§ **Görev 1**: Aşağıdaki Irak-İran Savaşı metnini hiçbir şeyini değiştirmeden baştan sona alıntılayın.

§ **Çıkarılan metin**:
Tayyar Arı Saddam Hüseyin’in amaçlarını şu şekilde sıralamaktadır.

 İran’daki Şii kökenli İslam Devrimi’nin ülkesindeki etkilerini sınırlamak,

 1975 Cezayir antlaşması ile İran’a bırakmak zorunda kaldığı toprakları geri almak

 Şat-ül Arap üzerindeki denetimi ele geçirmek

 Kürtler üzerinde kesin hakimiyet kurmak, Kuzistan Araplarının özgürlüklerini kazanmasına yardım ederek İran’ın bu bölgedeki petrol alanlarından yararlanması önlemek

 Ulusla birliği sağlamak

 Bölgedeki egemen güç haline gelmek(Arı,2007:547-547).

17 Eylülde Saddam Hüseyin Milli Meclis'te yaptığı konuşmada, 6 Mart 1975 tarihli Şat-ül Arap anlaşmasını feshettiğini ilan etti. Yani Irak, nehrin iki yakasının da kendisine ait olduğunu söylemek istiyordu. 22 Eylül 1980 gününden itibaren de Irak Orduları; kuzeyde Kasr-i Şirin, ortada Mehran ve güneyde de Susangerd, Ahvaz ve Hurremşehir bölgelerinde İran topraklarına girmeye başladı. İlk iki günde Irak direnişle karşılaşmadan Kuzisatan’a 25 km yaklaşmıştır. Böylece Irak- İran savaşı resmen başlamıştır.

Irak, İran'a saldırırken, kolay bir zafer elde edeceğini ve bu suretle kendisi Arap dünyasında büyük prestij kazanırken, Humeyni'nin itibarını kıracağını ve belki düşmesini sağlayacağını ümit etmişti. Irak'ı bu ümite sevkeden başlıca faktör, İran

ordusunun, zayıf ve dağınık durumda olmasıydı. Kaldı ki, İran ordusunun silahları esas itibariyle Amerikan silahları idi ve Amerika iki yıldır yedek parça vermiyordu(Armaoğlu, 2005: 777). Ayrıca İran’da 52 ABD vatandaşı rehin alınmıştı. Bundan dolayı ABD ile İran’ın arası açılmıştı.

§ **Verilen kayıtlar**:
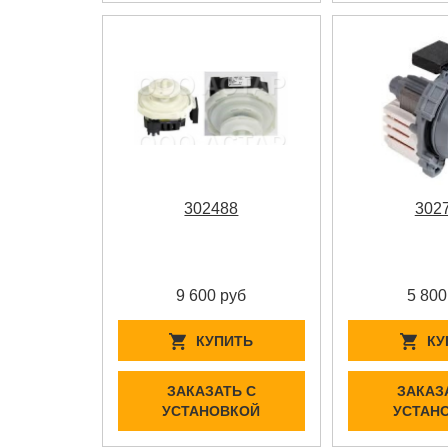
302488
302
9 600 руб
5 800
КУПИТЬ
КУ
ЗАКАЗАТЬ С
ЗАКАЗ
УСТАНОВКОЙ
УСТАН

§ **Görev 2**: Yukarıdaki kayıtlarda yer alan bütün satırları birebir yazdırın, ama resimleri yanıta koymayın.

§ **Yanıt 1**:
Tayyar Arı Saddam Hüseyin’in amaçlarını şu şekilde sıralamaktadır.

 İran’daki Şii kökenli İslam Devrimi’nin ülkesindeki etkilerini sınırlamak,

 1975 Cezayir antlaşması ile İran’a bırakmak zorunda kaldığı toprakları geri almak

 Şat-ül Arap üzerindeki denetimi ele geçirmek

 Kürtler üzerinde kesin hakimiyet kurmak, Kuzistan Araplarının özgürlüklerini kazanmasına yardım ederek İran’ın bu bölgedeki petrol alanlarından yararlanması önlemek

 Ulusla birliği sağlamak

 Bölgedeki egemen güç haline gelmek(Arı,2007:547-547).

17 Eylülde Saddam Hüseyin Milli Meclis'te yaptığı konuşmada, 6 Mart 1975 tarihli Şat-ül Arap anlaşmasını feshettiğini ilan etti. Yani Irak, nehrin iki yakasının da kendisine ait olduğunu söylemek istiyordu. 22 Eylül 1980 gününden itibaren de Irak Orduları; kuzeyde Kasr-i Şirin, ortada Mehran ve güneyde de Susangerd, Ahvaz ve Hurremşehir bölgelerinde İran topraklarına girmeye başladı. İlk iki günde Irak direnişle karşılaşmadan Kuzisatan’a 25 km yaklaşmıştır. Böylece Irak- İran savaşı resmen başlamıştır.

Irak, İran'a saldırırken, kolay bir zafer elde edeceğini ve bu suretle kendisi Arap dünyasında büyük prestij kazanırken, Humeyni'nin itibarını kıracağını ve belki düşmesini sağlayacağını ümit etmişti. Irak'ı bu ümite sevkeden başlıca faktör, İran

ordusunun, zayıf ve dağınık durumda olmasıydı. Kaldı ki, İran ordusunun silahları esas itibariyle Amerikan silahları idi ve Amerika iki yıldır yedek parça vermiyordu(Armaoğlu, 2005: 777). Ayrıca İran’da 52 ABD vatandaşı rehin alınmıştı. Bundan dolayı ABD ile İran’ın arası açılmıştı.

§ **Yanıt 2**:
302488
302
9 600 руб
5 800
КУПИТЬ
КУ
ЗАКАЗАТЬ С
ЗАКАЗ
УСТАНОВКОЙ
УСТАН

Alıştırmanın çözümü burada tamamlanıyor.